(Collected data)
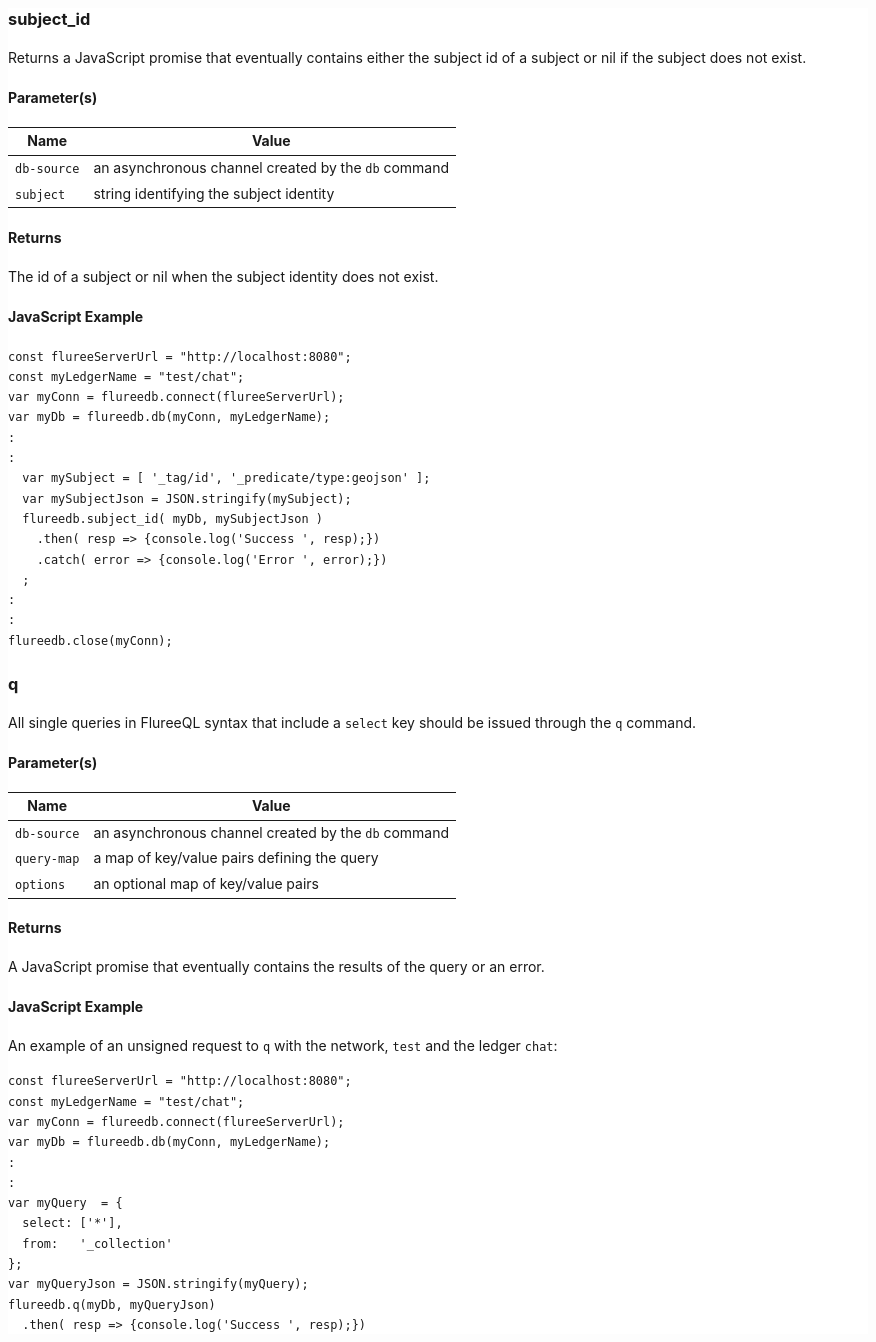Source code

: ### **subject_id**
Returns a JavaScript promise that eventually contains either the subject id of a subject or nil if the subject does not exist.

#### Parameter(s)
Name | Value
-- | --
`db-source` | an asynchronous channel created by the `db` command
`subject` | string identifying the subject identity 

#### Returns
The id of a subject or nil when the subject identity does not exist.

#### JavaScript Example  
     
```all
const flureeServerUrl = "http://localhost:8080";
const myLedgerName = "test/chat";
var myConn = flureedb.connect(flureeServerUrl);
var myDb = flureedb.db(myConn, myLedgerName);
:
:
  var mySubject = [ '_tag/id', '_predicate/type:geojson' ];
  var mySubjectJson = JSON.stringify(mySubject);
  flureedb.subject_id( myDb, mySubjectJson )
    .then( resp => {console.log('Success ', resp);})
    .catch( error => {console.log('Error ', error);})
  ;    
:
:
flureedb.close(myConn);
```
  
### **q**
All single queries in FlureeQL syntax that include a `select` key should be issued through the `q` command. 

#### Parameter(s)
Name | Value
-- | --
`db-source` | an asynchronous channel created by the `db` command 
`query-map` | a map of key/value pairs defining the query
`options` | an optional map of key/value pairs

#### Returns
A JavaScript promise that eventually contains the results of the query or an error.

#### JavaScript Example   
An example of an unsigned request to `q` with the network, `test` and the ledger `chat`:
     
```all
const flureeServerUrl = "http://localhost:8080";
const myLedgerName = "test/chat";
var myConn = flureedb.connect(flureeServerUrl);
var myDb = flureedb.db(myConn, myLedgerName);
:
:
var myQuery  = {
  select: ['*'],
  from:   '_collection'
};
var myQueryJson = JSON.stringify(myQuery);
flureedb.q(myDb, myQueryJson)
  .then( resp => {console.log('Success ', resp);})
```
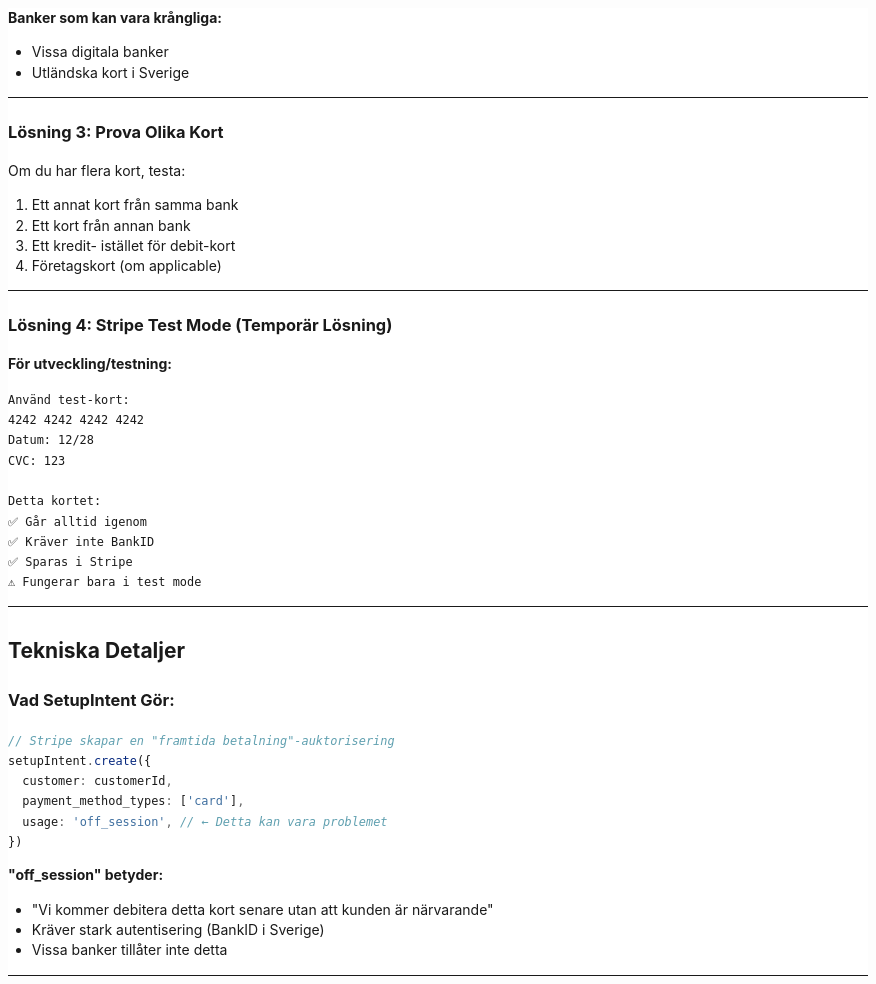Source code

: **Banker som kan vara krångliga:**
- Vissa digitala banker
- Utländska kort i Sverige

---

### Lösning 3: Prova Olika Kort

Om du har flera kort, testa:
1. Ett annat kort från samma bank
2. Ett kort från annan bank
3. Ett kredit- istället för debit-kort
4. Företagskort (om applicable)

---

### Lösning 4: Stripe Test Mode (Temporär Lösning)

**För utveckling/testning:**
```
Använd test-kort:
4242 4242 4242 4242
Datum: 12/28
CVC: 123

Detta kortet:
✅ Går alltid igenom
✅ Kräver inte BankID
✅ Sparas i Stripe
⚠️ Fungerar bara i test mode
```

---

## Tekniska Detaljer

### Vad SetupIntent Gör:

```typescript
// Stripe skapar en "framtida betalning"-auktorisering
setupIntent.create({
  customer: customerId,
  payment_method_types: ['card'],
  usage: 'off_session', // ← Detta kan vara problemet
})
```

**"off_session" betyder:**
- "Vi kommer debitera detta kort senare utan att kunden är närvarande"
- Kräver stark autentisering (BankID i Sverige)
- Vissa banker tillåter inte detta

---
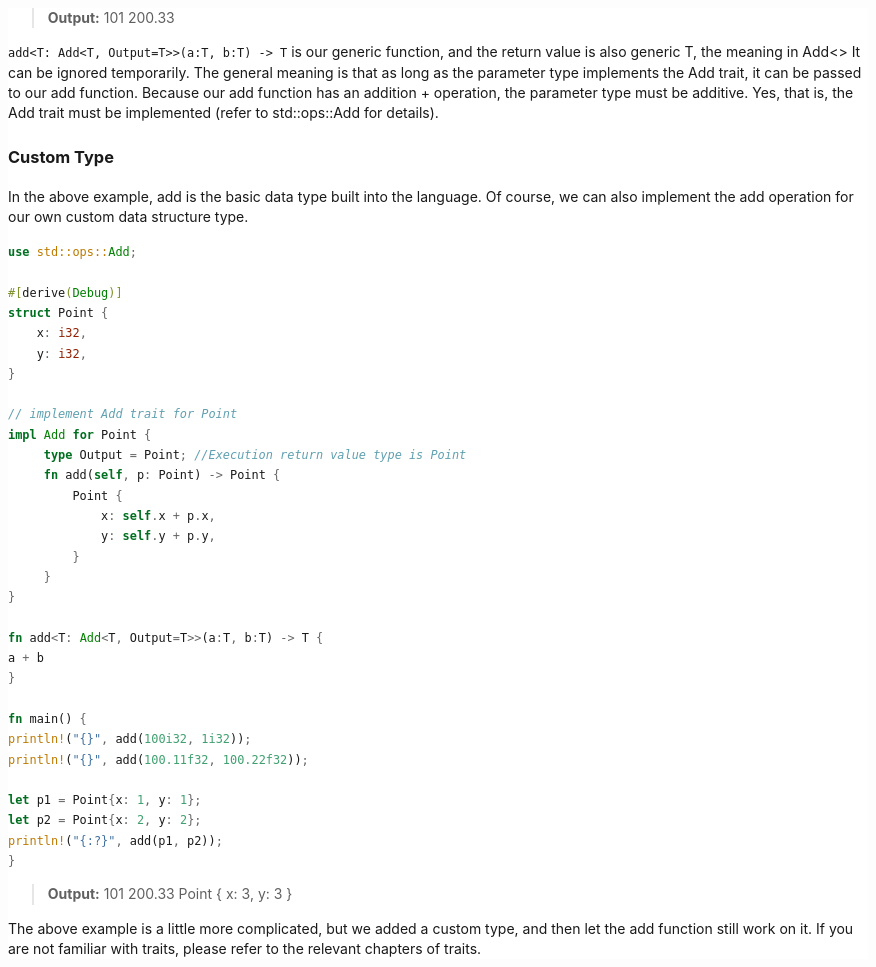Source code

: > **Output:**
>101
>200.33

```add<T: Add<T, Output=T>>(a:T, b:T) -> T``` is our generic function, and the return value is also generic T, the meaning in Add<> It can be ignored temporarily. The general meaning is that as long as the parameter type implements the Add trait, it can be passed to our add function. Because our add function has an addition + operation, the parameter type must be additive. Yes, that is, the Add trait must be implemented (refer to std::ops::Add for details).

### Custom Type
In the above example, add is the basic data type built into the language. Of course, we can also implement the add operation for our own custom data structure type.

```rust
use std::ops::Add;

#[derive(Debug)]
struct Point {
    x: i32,
    y: i32,
}

// implement Add trait for Point
impl Add for Point {
     type Output = Point; //Execution return value type is Point
     fn add(self, p: Point) -> Point {
         Point {
             x: self.x + p.x,
             y: self.y + p.y,
         }
     }
}

fn add<T: Add<T, Output=T>>(a:T, b:T) -> T {
a + b
}

fn main() {
println!("{}", add(100i32, 1i32));
println!("{}", add(100.11f32, 100.22f32));

let p1 = Point{x: 1, y: 1};
let p2 = Point{x: 2, y: 2};
println!("{:?}", add(p1, p2));
}
```

> **Output:**
>101
200.33
Point { x: 3, y: 3 }

The above example is a little more complicated, but we added a custom type, and then let the add function still work on it. If you are not familiar with traits, please refer to the relevant chapters of traits.
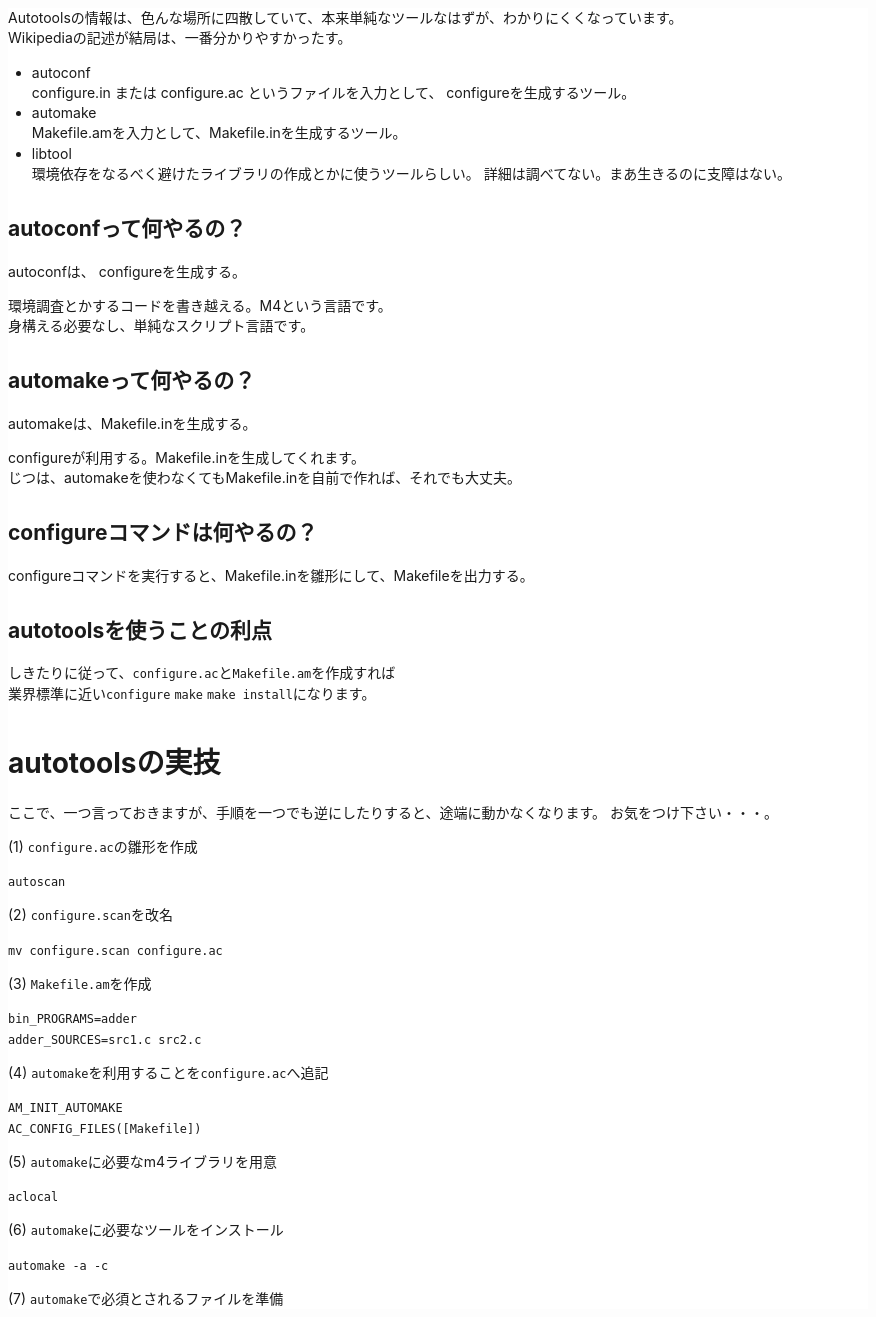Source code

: Autotoolsの情報は、色んな場所に四散していて、本来単純なツールなはずが、わかりにくくなっています。  
Wikipediaの記述が結局は、一番分かりやすかったす。


+ autoconf  
configure.in または configure.ac というファイルを入力として、 configureを生成するツール。
+ automake  
Makefile.amを入力として、Makefile.inを生成するツール。
+ libtool  
環境依存をなるべく避けたライブラリの作成とかに使うツールらしい。
詳細は調べてない。まあ生きるのに支障はない。



## autoconfって何やるの？
autoconfは、 configureを生成する。

環境調査とかするコードを書き越える。M4という言語です。  
身構える必要なし、単純なスクリプト言語です。

## automakeって何やるの？
automakeは、Makefile.inを生成する。

configureが利用する。Makefile.inを生成してくれます。  
じつは、automakeを使わなくてもMakefile.inを自前で作れば、それでも大丈夫。

## configureコマンドは何やるの？
configureコマンドを実行すると、Makefile.inを雛形にして、Makefileを出力する。


## autotoolsを使うことの利点 

しきたりに従って、`configure.ac`と`Makefile.am`を作成すれば  
業界標準に近い`configure` `make` `make install`になります。

# autotoolsの実技 

ここで、一つ言っておきますが、手順を一つでも逆にしたりすると、途端に動かなくなります。
お気をつけ下さい・・・。

(1) `configure.ac`の雛形を作成
```
autoscan 
```
(2) `configure.scan`を改名
```
mv configure.scan configure.ac
```
(3) `Makefile.am`を作成
```Makefile.am
bin_PROGRAMS=adder
adder_SOURCES=src1.c src2.c
```
(4) `automake`を利用することを`configure.ac`へ追記
```configure.ac
AM_INIT_AUTOMAKE
AC_CONFIG_FILES([Makefile])
```
(5) `automake`に必要なm4ライブラリを用意
```
aclocal
```
(6) `automake`に必要なツールをインストール
```
automake -a -c 
```
(7) `automake`で必須とされるファイルを準備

◆ Work task ◆
Retrieve all lines from the data that contain the string "exist".

◆ Exercise response ◆
Returns a JavaScript promise that eventually contains either the subject id of a subject or nil if the subject does not exist.
The id of a subject or nil when the subject identity does not exist.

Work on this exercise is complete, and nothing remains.